Magi is a unified model designed to detect panels, text boxes, and character boxes in manga pages. It clusters characters by identity and associates dialogues with their respective speakers.
How Does it Work?
Panel Detection: Identifies individual panels on manga pages, forming the basis for understanding the comic layout.
Text Block Detection: Recognizes text blocks within panels, typically containing dialogues or narrative text.
Character Detection: Identifies character images on the page, crucial for associating text with speaking characters.
Character Clustering: Clusters detected characters by their identities to distinguish different characters on the page.

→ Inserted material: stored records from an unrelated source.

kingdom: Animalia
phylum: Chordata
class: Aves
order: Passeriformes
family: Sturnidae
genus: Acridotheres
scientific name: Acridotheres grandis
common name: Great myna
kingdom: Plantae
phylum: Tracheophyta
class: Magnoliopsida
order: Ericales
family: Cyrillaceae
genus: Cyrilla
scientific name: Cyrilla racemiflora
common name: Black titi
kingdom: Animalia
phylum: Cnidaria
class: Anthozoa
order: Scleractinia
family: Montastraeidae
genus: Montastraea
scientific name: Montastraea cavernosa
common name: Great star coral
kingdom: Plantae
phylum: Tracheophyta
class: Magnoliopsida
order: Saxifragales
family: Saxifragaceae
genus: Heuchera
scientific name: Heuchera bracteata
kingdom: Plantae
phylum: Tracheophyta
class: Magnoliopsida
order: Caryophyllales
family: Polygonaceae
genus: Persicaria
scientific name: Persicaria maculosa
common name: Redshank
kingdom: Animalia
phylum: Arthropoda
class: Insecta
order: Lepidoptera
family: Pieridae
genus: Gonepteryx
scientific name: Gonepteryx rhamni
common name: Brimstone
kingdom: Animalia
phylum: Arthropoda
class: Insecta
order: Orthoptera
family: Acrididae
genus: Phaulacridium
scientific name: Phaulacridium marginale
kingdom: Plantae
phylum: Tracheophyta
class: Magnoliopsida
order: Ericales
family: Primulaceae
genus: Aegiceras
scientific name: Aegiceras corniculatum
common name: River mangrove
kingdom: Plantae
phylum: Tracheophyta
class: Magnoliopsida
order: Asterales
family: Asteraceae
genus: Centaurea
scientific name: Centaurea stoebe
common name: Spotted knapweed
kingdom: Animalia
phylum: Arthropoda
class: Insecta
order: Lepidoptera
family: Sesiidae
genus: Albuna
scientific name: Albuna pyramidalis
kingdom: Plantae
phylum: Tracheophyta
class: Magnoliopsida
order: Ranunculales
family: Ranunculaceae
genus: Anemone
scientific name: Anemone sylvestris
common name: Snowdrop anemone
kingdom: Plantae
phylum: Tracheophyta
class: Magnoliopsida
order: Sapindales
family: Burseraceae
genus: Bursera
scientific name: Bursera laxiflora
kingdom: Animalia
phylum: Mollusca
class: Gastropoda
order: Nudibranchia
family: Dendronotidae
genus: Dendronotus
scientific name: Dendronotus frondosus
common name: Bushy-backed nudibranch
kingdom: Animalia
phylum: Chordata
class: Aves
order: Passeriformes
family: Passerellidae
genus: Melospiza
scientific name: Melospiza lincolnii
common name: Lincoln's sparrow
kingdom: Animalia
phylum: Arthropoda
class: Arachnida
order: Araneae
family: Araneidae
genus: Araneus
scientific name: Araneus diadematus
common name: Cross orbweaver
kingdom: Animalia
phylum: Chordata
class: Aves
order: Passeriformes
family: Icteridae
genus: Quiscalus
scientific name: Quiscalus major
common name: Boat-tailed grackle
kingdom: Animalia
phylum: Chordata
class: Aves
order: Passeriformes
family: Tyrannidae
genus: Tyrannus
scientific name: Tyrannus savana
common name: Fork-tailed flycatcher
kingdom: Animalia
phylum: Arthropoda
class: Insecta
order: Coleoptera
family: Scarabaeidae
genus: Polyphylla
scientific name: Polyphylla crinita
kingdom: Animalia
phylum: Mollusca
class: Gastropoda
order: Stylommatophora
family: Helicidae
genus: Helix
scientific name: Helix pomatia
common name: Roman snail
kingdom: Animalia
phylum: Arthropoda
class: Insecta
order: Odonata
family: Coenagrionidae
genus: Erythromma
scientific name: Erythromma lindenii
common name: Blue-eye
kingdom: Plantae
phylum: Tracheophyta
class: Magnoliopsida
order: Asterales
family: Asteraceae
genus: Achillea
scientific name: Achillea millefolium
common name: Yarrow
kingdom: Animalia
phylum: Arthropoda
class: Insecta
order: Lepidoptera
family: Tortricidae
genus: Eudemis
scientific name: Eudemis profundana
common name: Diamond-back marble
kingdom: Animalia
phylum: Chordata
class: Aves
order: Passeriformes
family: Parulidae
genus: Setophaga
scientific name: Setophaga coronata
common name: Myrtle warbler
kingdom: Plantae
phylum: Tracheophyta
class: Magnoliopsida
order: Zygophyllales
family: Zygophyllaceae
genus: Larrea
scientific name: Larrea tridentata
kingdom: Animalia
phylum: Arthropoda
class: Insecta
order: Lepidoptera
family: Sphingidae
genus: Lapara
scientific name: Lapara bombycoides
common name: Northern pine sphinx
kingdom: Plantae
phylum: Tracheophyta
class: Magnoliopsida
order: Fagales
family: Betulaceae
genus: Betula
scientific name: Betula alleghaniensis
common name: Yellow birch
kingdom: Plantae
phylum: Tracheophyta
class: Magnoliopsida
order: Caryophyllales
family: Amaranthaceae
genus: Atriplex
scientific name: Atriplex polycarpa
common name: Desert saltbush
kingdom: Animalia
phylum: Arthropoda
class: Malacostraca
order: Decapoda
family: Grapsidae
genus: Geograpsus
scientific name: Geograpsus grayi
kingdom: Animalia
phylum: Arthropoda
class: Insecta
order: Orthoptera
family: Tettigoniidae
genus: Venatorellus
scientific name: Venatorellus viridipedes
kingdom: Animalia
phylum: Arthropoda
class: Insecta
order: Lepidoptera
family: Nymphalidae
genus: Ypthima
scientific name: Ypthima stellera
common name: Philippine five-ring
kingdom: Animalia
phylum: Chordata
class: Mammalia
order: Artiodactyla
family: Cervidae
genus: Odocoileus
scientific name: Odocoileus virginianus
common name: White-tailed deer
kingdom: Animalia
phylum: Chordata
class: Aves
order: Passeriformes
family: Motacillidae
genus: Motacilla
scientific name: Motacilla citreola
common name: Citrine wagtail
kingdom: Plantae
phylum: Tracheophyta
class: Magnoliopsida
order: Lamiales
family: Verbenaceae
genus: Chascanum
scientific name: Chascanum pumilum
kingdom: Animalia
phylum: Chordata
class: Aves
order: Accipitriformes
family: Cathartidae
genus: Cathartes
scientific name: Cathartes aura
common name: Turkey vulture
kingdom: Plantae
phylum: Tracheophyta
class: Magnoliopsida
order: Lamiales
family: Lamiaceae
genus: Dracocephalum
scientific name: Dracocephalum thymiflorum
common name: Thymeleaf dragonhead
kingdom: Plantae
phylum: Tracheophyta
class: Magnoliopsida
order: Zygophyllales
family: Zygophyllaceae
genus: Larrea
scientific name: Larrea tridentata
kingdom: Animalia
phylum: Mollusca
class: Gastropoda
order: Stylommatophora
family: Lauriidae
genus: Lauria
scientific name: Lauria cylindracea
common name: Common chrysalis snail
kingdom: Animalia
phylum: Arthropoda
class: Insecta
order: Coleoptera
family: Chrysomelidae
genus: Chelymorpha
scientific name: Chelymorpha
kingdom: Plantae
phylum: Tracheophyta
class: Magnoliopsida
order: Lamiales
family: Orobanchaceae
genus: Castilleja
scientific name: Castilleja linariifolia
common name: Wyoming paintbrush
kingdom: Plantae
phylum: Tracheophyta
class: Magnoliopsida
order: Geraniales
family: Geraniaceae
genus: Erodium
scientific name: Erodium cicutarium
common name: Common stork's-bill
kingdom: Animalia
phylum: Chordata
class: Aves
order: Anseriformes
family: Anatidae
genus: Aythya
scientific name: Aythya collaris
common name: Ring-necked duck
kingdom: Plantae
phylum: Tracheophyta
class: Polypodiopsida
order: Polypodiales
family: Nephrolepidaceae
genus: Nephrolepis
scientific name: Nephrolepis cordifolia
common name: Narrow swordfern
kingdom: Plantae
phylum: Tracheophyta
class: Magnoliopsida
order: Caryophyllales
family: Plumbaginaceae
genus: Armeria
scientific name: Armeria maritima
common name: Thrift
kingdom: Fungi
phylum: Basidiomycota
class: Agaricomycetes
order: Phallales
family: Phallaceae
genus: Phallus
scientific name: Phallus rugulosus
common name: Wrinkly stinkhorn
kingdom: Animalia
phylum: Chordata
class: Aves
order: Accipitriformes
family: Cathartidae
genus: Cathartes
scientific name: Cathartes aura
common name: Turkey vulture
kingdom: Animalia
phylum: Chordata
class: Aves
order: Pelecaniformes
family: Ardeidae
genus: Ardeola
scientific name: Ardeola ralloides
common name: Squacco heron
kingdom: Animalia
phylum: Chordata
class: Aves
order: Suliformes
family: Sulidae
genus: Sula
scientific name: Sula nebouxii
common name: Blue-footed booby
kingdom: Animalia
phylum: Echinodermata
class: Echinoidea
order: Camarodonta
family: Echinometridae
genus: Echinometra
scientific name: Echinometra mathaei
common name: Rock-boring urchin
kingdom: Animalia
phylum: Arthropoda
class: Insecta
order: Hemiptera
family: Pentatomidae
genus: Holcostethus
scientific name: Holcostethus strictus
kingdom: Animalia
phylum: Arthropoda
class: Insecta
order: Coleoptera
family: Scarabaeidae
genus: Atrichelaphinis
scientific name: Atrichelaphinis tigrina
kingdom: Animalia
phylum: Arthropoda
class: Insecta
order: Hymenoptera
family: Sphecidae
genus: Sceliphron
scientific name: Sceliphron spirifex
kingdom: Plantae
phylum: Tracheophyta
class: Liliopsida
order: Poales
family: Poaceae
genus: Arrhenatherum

Text-to-Speaker Association: Determines which character utters each text block, essential for generating accurate scripts.
Reading Order Sorting: Sorts detected text blocks according to the reading order of the comic to ensure narrative coherence.
Usage
from transformers import AutoModel
import numpy as np
from PIL import Image
import torch
import os
images = [
"path_to_image1.jpg",
"path_to_image2.png",
]
def read_image_as_np_array(image_path):
with open(image_path, "rb") as file:
image = Image.open(file).convert("L").convert("RGB")
image = np.array(image)
return image
images = [read_image_as_np_array(image) for image in images]
model = AutoModel.from_pretrained("ragavsachdeva/magi", trust_remote_code=True).cuda()
with torch.no_grad():
results = model.predict_detections_and_associations(images)
text_bboxes_for_all_images = [x["texts"] for x in results]
ocr_results = model.predict_ocr(images, text_bboxes_for_all_images)
for i in range(len(images)):
model.visualise_single_image_prediction(images[i], results[i], filename=f"image_{i}.png")
model.generate_transcript_for_single_image(results[i], ocr_results[i], filename=f"transcript_{i}.txt")
Why Use Magi?
Accessibility: Enables individuals with visual impairments to engage with comics through text-based content.
Efficiency: Automates the transcription process, saving time for comic creators and publishers.
Accuracy: Provides a detailed script with dialogue attribution, enhancing the reader's understanding of the narrative.
Conclusion
Magi revolutionizes the accessibility of comics by automatically transcribing visual content into text-based scripts. With its unified model and robust features, Magi paves the way for a more inclusive and engaging comic reading experience for all.